Reproduce every line of the material below word for word, leaving out the pictures.
START Recorded information
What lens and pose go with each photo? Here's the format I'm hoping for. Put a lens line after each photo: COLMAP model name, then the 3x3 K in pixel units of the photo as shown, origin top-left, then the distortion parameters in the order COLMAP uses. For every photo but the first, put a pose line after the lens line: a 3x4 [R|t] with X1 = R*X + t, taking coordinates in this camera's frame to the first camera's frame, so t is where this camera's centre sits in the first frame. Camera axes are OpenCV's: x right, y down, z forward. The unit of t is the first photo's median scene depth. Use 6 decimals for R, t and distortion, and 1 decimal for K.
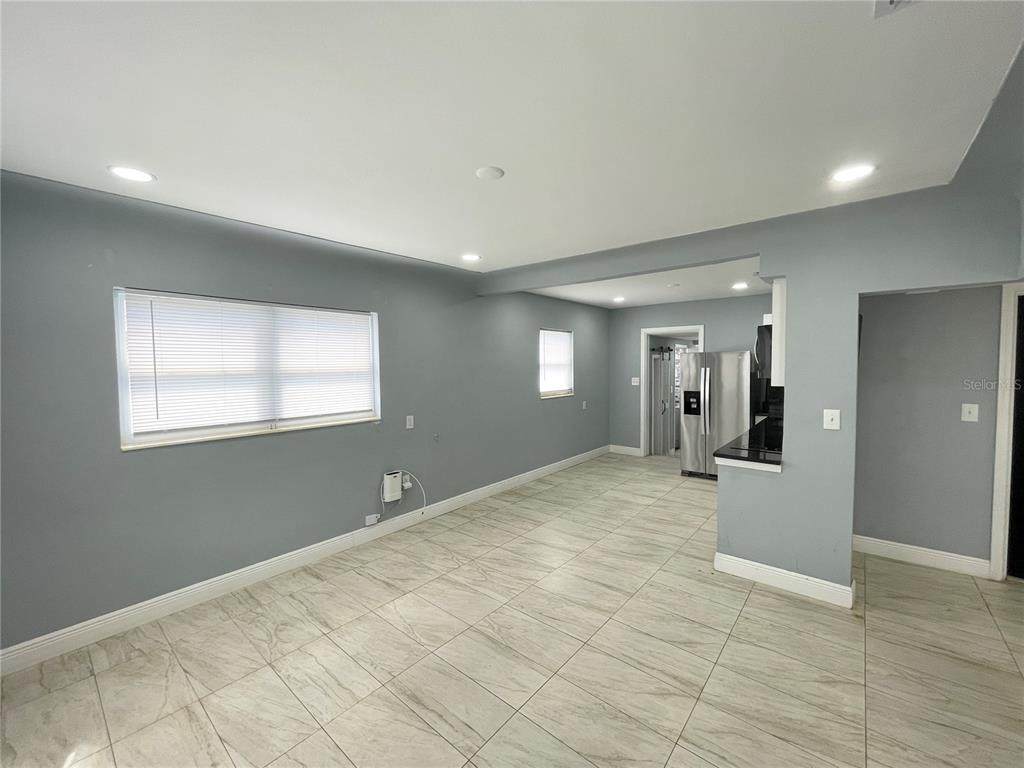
lens RADIAL K [[415.2, 0, 510.2], [0, 415.2, 385.5], [0, 0, 1]] dist [-0.002083, 0.000006]
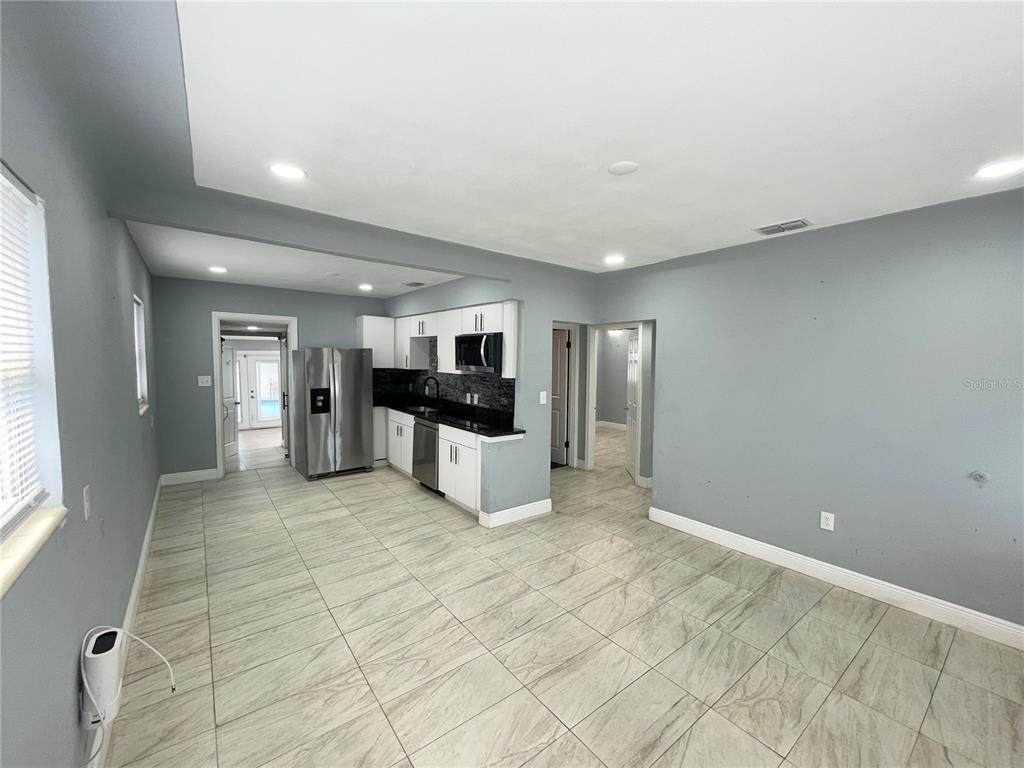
lens RADIAL K [[415.2, 0, 510.2], [0, 415.2, 385.5], [0, 0, 1]] dist [-0.002083, 0.000006]
pose [[0.215409, -0.048745, 0.975307, -0.615809], [0.034760, 0.998503, 0.042227, -0.028102], [-0.975905, 0.024806, 0.216781, 0.602414]]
END Recorded information
__Task output__
What lens and pose go with each photo? Here's the format I'm hoping for. Put a lens line after each photo: COLMAP model name, then the 3x3 K in pixel units of the photo as shown, origin top-left, then the distortion parameters in the order COLMAP uses. For every photo but the first, put a pose line after the lens line: a 3x4 [R|t] with X1 = R*X + t, taking coordinates in this camera's frame to the first camera's frame, so t is where this camera's centre sits in the first frame. Camera axes are OpenCV's: x right, y down, z forward. The unit of t is the first photo's median scene depth. Use 6 decimals for R, t and distortion, and 1 decimal for K.
lens RADIAL K [[415.2, 0, 510.2], [0, 415.2, 385.5], [0, 0, 1]] dist [-0.002083, 0.000006]
lens RADIAL K [[415.2, 0, 510.2], [0, 415.2, 385.5], [0, 0, 1]] dist [-0.002083, 0.000006]
pose [[0.215409, -0.048745, 0.975307, -0.615809], [0.034760, 0.998503, 0.042227, -0.028102], [-0.975905, 0.024806, 0.216781, 0.602414]]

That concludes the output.